The federal lawsuit that could end it
In early February 2026, the American Association of University Professors, joined by a group of immigrant professionals, filed a complaint in the US District Court for the District of Columbia. The case challenges the Gold Card on two grounds.
The first argument is constitutional authority. Immigration categories — who qualifies for a green card and under what conditions — are defined by Congress through the Immigration and Nationality Act. The Gold Card effectively creates a new immigrant category with its own eligibility criteria through executive order. The plaintiffs argue the executive branch cannot do that unilaterally.
The second argument is procedural: the Administrative Procedure Act requires agencies to run notice-and-comment rulemaking before creating substantive rules that affect people's legal rights. The Gold Card program launched without that process — the application portal opened before any public rulemaking period on the eligibility standards. The case is pending as of June 2026. No injunction has been issued. Whether the program's legal authority survives the challenge is unresolved.
The Platinum Card, which needs Congress
The administration has separately described a Platinum Card tier at $5 million.

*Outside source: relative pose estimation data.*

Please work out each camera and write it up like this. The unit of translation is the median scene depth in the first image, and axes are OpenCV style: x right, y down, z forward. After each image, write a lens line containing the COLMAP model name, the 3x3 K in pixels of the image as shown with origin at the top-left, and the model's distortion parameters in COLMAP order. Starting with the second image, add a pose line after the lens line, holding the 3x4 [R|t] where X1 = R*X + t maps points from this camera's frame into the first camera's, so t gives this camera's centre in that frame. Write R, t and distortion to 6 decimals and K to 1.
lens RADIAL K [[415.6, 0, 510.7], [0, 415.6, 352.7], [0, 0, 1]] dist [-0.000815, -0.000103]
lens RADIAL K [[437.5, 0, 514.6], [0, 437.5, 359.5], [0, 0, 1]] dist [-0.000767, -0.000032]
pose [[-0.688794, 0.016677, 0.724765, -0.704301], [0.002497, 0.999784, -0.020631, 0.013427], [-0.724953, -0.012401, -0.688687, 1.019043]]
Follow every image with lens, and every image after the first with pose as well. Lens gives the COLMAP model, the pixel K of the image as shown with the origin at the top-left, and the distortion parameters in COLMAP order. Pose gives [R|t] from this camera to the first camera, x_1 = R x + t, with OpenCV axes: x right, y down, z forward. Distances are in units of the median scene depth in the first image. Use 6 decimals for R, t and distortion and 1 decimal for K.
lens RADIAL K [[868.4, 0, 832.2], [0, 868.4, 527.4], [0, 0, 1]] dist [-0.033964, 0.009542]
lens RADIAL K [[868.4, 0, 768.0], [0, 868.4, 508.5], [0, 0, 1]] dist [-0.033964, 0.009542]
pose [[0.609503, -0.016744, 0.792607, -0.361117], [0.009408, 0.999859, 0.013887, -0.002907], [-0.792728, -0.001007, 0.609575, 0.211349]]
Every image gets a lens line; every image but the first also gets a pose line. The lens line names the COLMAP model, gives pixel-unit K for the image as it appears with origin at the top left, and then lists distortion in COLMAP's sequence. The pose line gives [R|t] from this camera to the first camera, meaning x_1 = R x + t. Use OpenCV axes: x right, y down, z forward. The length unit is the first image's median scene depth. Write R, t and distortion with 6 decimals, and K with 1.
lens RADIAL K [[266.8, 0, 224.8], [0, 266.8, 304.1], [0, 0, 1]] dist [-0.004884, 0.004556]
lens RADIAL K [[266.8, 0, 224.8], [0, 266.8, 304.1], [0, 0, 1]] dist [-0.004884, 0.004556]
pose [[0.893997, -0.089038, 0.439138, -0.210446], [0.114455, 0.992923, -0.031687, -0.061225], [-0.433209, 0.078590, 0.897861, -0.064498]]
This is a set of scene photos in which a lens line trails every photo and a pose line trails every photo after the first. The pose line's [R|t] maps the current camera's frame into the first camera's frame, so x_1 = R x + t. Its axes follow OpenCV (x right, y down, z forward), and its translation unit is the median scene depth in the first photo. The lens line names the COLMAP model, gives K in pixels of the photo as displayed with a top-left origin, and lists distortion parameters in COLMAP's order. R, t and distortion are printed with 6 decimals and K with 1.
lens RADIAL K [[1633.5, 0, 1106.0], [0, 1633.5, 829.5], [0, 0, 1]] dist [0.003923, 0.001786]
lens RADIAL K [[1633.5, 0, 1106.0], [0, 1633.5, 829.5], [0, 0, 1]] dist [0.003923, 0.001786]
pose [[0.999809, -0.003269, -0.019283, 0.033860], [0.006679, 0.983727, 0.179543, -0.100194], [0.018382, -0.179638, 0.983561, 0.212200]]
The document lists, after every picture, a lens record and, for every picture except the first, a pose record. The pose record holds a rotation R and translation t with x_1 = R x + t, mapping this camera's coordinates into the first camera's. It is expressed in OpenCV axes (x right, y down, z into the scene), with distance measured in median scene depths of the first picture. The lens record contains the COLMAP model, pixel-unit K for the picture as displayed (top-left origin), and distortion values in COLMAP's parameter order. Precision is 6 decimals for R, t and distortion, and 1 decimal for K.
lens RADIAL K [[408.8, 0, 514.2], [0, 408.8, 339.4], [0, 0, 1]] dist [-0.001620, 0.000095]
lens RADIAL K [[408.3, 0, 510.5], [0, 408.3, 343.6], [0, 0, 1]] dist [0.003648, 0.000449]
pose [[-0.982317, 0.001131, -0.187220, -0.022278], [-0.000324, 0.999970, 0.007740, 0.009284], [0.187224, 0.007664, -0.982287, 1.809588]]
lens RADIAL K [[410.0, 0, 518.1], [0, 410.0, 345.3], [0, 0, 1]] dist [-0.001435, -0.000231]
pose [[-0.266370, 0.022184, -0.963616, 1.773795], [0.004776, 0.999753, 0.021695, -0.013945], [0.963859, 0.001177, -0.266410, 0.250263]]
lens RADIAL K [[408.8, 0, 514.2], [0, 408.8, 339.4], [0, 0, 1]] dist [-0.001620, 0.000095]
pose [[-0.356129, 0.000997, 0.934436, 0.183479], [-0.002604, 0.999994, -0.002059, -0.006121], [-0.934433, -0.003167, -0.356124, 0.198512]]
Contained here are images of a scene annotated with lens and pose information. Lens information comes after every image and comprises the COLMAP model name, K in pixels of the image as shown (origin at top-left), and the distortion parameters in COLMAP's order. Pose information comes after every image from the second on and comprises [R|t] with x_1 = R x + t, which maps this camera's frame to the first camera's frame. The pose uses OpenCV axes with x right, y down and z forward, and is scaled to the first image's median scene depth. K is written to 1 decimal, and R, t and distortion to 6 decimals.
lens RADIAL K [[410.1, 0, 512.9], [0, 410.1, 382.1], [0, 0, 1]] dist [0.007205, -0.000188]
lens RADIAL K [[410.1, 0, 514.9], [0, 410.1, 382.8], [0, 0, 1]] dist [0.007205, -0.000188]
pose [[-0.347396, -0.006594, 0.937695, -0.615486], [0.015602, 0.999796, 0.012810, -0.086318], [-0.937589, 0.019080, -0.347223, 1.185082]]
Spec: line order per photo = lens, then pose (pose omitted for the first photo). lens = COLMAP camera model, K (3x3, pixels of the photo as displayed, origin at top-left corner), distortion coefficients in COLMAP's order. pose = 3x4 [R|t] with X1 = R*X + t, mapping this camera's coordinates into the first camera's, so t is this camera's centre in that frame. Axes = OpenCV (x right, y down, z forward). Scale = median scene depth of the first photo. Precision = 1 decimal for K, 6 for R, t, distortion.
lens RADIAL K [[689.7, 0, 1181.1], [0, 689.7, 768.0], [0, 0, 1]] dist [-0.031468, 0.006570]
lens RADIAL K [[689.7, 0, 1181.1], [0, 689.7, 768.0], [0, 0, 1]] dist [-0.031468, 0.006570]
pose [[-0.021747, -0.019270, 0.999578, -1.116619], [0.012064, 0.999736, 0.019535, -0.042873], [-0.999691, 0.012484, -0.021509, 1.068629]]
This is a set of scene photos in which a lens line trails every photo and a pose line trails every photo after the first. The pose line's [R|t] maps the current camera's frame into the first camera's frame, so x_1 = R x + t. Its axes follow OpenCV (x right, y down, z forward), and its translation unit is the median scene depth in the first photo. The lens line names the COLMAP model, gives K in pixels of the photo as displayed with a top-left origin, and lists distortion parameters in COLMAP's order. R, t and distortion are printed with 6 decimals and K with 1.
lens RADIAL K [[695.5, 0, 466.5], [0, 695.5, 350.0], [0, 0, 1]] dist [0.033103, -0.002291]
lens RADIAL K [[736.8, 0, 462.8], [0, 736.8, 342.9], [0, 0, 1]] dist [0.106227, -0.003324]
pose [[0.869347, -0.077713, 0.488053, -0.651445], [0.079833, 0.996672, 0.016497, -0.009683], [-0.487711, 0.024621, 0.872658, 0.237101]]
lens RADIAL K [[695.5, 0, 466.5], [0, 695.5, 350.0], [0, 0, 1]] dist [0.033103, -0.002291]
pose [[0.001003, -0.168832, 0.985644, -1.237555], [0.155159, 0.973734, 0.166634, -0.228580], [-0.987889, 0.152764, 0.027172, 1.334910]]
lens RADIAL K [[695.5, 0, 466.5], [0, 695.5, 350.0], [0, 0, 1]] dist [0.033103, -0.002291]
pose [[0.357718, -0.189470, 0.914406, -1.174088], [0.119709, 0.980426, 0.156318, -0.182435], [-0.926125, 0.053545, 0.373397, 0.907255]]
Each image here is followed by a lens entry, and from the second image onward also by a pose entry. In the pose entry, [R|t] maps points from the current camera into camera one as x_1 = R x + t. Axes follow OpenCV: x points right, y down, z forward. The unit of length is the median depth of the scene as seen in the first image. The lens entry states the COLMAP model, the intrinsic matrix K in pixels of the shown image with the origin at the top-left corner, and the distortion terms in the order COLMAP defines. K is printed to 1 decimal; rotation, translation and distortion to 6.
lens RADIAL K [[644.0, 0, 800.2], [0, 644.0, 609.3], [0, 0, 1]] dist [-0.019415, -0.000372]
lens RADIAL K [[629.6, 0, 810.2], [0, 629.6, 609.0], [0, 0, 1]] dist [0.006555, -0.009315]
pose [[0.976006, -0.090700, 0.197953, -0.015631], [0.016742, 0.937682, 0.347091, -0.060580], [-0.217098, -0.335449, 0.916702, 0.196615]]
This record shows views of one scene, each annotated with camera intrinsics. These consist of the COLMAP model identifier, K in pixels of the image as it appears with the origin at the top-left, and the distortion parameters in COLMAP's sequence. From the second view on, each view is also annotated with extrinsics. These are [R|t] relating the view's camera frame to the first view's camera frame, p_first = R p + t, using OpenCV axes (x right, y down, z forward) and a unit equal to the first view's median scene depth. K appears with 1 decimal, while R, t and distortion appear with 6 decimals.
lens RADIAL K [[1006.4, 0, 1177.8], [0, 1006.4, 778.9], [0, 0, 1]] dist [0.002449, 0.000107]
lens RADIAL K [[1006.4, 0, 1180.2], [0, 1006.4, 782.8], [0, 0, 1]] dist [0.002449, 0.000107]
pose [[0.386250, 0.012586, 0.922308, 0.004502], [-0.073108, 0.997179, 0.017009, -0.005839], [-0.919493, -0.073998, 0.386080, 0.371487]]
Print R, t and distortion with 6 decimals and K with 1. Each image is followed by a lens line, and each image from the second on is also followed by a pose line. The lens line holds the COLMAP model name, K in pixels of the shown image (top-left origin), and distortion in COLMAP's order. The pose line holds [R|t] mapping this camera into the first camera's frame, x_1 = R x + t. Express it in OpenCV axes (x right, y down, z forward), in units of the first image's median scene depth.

The main differentiator is a specific tax benefit: Platinum Card holders would be allowed to spend up to 270 days per year in the United States without triggering US tax residency on their non-US income.
Under current US tax law, the substantial presence test makes you a US tax resident on worldwide income if you are present for 183 days or more in a calendar year. Raising that threshold to 270 days requires modifying the Internal Revenue Code — which only Congress can do. The Platinum Card has been proposed but has not been enacted as of June 2026. It is a plan, not a program.
What this means if you are tracking priority dates
The Gold Card does not affect the queue for employment-based green cards. It is aimed at ultra-high-net-worth foreign nationals willing to give the US government $1 million, not at H-1B holders, EB-2 filers, or NIW self-petitioners navigating the backlog. The volume of Gold Card approvals is currently too low to have any measurable effect on wait times in the EB-1 or EB-2 categories where Gold Card recipients are counted.
Watch the DC district court case. An injunction would halt the program entirely. Watch what USCIS does after the June 29 comment period closes — form changes to I-140G may signal shifts in how the program processes applicants. And if you are a high-net-worth investor genuinely comparing Gold Card to EB-5, factor in the asymmetry in legal protection before paying the $15,000 vetting fee to start the process.
This article is informational only and does not constitute legal advice. The Gold Card program involves immigration and tax considerations specific to each applicant's situation. Consult a licensed immigration attorney before making any decision about the Gold Card, EB-5, or any other investor immigration pathway.